KAMLOOPS — The federal NDP may finally have a leadership candidate - maybe?
Ontario MP Charlie Angus has stepped aside from his caucus critic roles to contemplate a run at leadership.
Peter Julian might be running, too, but that's still hypothetical.
It's a stunning contrast to the Conservative leadership race, in which absolutely everyone appears to be a candidate, indicating at least some widespread hope and ambition for the future within Conservative ranks.
As the NDP silence lingers, it becomes increasingly clear that Jack Layton's Orange Crush of 2011 was a historical aberration, not a harbinger of things to come.
The 2015 election was an embarrassment for the party, with the distinctly un-NDP like decision to promise balanced budgets making the party a sitting duck to be outflanked on the left by the Trudeau Liberals.
The third party in the House of Commons now faces both a crisis of leadership and a crisis of identity.
Here in BC, the provincial NDP have a leader, but the identity crisis is even more longstanding.
In fact, former MLA Bob Simpson articulated it best when he was kicked out of caucus in 2010.
Simpson said the party needed to forge a purpose beyond simply standing in opposition to everything the BC Liberals do.
It's a criticism that is just as relevant today as it was then.
This party has shown that it certainly can oppose.
But if that's all it can do, it will be the opposition in perpetuity.
The NDP will always have its supporters among unions and environmentalists who haven't snuck over to the Green party.

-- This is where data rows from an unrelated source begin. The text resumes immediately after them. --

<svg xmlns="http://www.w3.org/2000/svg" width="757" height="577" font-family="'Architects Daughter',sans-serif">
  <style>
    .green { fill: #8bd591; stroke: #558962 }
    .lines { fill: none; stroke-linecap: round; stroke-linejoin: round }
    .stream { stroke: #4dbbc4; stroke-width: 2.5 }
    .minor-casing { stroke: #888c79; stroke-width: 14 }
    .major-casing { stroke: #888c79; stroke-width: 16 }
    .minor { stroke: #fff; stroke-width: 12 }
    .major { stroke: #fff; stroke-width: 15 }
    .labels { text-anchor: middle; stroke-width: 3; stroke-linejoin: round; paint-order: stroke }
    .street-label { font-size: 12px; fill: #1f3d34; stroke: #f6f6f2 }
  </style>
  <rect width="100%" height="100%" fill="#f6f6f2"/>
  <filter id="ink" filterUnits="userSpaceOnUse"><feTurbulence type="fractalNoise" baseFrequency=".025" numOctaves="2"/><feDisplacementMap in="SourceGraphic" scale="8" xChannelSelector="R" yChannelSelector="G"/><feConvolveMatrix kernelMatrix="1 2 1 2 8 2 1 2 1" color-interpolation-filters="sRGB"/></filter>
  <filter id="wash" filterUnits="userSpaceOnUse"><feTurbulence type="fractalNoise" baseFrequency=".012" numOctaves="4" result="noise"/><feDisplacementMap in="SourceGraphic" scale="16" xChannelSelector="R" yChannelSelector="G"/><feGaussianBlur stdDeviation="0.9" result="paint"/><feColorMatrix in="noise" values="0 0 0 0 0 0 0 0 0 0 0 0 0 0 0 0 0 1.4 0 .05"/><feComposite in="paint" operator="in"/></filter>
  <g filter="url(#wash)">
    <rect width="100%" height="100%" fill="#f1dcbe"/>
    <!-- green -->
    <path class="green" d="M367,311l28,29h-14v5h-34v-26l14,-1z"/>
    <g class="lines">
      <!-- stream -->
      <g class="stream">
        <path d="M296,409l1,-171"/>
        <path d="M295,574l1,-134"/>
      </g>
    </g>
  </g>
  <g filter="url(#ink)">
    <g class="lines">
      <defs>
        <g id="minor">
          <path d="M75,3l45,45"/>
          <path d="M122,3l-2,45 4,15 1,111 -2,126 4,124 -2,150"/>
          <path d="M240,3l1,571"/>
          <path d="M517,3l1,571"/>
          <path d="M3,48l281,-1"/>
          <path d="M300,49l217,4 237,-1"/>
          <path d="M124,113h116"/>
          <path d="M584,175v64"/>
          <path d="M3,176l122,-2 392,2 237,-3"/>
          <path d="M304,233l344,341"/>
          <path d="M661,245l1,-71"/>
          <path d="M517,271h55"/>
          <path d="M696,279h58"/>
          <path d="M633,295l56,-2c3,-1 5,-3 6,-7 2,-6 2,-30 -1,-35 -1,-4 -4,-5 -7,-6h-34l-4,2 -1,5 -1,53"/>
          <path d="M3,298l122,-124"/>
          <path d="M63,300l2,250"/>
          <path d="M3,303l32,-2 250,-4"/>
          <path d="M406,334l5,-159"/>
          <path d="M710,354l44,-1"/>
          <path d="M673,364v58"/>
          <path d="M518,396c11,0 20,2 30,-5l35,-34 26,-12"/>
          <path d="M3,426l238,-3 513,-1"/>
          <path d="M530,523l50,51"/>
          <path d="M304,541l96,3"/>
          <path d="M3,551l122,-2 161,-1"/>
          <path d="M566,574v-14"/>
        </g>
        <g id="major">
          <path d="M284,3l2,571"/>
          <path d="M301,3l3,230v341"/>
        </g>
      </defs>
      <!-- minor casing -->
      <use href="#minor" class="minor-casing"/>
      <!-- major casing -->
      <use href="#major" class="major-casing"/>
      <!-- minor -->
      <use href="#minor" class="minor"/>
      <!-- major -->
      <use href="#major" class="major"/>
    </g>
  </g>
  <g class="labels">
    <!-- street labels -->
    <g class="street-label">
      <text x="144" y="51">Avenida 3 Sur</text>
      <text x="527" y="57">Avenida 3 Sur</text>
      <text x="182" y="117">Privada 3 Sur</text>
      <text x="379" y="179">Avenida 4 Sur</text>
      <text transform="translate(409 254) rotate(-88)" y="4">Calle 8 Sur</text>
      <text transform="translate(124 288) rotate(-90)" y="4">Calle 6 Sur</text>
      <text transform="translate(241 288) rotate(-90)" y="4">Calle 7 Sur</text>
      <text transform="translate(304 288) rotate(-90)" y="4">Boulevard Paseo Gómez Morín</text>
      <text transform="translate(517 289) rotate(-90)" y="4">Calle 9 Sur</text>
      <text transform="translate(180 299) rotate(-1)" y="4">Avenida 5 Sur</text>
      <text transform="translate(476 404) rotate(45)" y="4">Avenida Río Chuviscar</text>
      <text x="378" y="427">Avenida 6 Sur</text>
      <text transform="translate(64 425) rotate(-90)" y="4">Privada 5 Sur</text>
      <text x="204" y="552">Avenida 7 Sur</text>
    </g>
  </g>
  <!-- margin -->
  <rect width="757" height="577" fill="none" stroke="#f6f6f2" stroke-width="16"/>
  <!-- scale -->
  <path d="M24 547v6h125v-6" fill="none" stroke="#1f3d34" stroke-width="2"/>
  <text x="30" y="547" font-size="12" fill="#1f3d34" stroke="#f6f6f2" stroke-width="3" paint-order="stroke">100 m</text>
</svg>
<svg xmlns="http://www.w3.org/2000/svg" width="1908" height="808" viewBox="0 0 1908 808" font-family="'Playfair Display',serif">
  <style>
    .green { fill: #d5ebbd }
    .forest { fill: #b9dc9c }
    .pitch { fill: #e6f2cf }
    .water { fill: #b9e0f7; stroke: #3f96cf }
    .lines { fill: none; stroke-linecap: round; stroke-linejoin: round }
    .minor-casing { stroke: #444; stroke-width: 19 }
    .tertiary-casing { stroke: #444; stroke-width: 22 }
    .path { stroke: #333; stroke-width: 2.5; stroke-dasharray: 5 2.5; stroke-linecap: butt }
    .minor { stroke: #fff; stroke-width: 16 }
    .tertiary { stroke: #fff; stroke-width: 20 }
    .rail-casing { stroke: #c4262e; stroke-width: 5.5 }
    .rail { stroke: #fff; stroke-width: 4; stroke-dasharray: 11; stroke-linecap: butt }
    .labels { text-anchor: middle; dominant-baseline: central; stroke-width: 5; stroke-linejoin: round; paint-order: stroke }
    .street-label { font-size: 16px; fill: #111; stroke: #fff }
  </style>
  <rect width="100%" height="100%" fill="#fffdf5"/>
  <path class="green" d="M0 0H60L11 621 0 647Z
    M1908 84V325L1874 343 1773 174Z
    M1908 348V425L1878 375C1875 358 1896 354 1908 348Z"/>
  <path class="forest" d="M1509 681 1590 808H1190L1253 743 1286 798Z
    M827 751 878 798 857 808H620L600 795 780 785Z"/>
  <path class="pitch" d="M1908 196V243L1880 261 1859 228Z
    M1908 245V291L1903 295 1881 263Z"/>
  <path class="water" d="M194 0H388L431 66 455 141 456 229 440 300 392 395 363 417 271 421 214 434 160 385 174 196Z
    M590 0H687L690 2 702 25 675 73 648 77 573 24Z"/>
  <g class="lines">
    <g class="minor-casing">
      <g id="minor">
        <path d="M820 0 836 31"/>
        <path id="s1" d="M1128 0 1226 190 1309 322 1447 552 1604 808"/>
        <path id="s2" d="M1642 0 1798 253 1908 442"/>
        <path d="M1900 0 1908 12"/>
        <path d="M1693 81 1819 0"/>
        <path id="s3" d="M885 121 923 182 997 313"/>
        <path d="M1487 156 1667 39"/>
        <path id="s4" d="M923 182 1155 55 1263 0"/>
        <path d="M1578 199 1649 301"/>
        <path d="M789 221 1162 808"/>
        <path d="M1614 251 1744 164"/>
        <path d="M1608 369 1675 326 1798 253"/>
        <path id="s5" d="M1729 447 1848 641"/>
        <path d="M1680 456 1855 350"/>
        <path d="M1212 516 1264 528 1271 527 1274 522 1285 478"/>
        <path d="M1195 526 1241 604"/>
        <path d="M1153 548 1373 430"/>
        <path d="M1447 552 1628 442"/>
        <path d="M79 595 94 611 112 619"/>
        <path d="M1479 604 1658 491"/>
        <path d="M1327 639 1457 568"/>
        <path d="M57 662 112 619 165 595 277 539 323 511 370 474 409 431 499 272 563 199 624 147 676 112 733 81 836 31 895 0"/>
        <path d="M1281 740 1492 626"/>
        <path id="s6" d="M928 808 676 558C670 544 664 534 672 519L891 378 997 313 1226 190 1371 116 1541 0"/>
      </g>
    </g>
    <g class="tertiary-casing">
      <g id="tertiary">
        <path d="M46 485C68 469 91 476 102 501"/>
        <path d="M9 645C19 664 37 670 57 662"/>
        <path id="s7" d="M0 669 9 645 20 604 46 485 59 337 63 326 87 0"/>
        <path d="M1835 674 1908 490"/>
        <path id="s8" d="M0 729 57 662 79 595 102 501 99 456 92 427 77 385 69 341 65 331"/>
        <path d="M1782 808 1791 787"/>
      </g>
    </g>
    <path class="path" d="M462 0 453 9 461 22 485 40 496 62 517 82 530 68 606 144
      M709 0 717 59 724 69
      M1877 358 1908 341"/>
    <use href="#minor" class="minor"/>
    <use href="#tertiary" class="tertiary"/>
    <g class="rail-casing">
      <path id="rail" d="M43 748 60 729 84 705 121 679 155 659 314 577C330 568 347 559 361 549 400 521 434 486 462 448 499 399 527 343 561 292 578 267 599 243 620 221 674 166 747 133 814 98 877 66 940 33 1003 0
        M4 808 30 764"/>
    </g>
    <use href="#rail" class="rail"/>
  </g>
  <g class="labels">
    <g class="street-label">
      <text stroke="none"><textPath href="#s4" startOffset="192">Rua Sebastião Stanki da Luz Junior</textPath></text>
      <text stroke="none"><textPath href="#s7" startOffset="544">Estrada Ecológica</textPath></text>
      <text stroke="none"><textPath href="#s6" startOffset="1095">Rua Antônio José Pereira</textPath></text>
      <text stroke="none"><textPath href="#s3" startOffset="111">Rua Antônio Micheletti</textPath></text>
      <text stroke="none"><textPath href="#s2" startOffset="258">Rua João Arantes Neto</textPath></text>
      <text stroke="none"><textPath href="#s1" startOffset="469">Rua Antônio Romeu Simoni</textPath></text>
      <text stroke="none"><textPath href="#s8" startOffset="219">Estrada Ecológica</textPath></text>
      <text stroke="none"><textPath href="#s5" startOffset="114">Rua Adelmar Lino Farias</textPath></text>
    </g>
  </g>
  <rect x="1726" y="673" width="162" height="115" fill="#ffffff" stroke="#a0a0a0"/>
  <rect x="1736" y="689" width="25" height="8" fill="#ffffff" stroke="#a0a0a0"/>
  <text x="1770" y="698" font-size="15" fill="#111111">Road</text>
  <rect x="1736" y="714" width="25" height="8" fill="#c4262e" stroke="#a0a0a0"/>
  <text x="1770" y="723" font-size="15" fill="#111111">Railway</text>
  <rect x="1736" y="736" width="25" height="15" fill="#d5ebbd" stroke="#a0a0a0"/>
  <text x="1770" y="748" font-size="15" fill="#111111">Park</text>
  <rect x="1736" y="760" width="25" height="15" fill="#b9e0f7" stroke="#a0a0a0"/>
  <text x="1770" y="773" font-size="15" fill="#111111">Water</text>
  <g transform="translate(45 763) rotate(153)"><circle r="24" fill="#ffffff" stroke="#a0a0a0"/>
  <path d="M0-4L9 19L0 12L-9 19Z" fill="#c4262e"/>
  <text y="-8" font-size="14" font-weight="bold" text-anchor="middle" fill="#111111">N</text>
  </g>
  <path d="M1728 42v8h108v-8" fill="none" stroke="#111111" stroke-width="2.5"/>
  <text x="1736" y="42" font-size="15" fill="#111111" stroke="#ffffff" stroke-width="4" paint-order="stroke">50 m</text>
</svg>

Absent a clear vision and identity that doesn't revolve around simply saying "no," the exact brush the Liberals have used to paint them, they won't win the broad support needed to win next year's provincial election.
They'll have to rely on the BC Liberal tent becoming so large, it cracks under its own weight.
The good news for Team Horgan?
That's not completely out of the realm of possibility, and there's plenty of time before next May.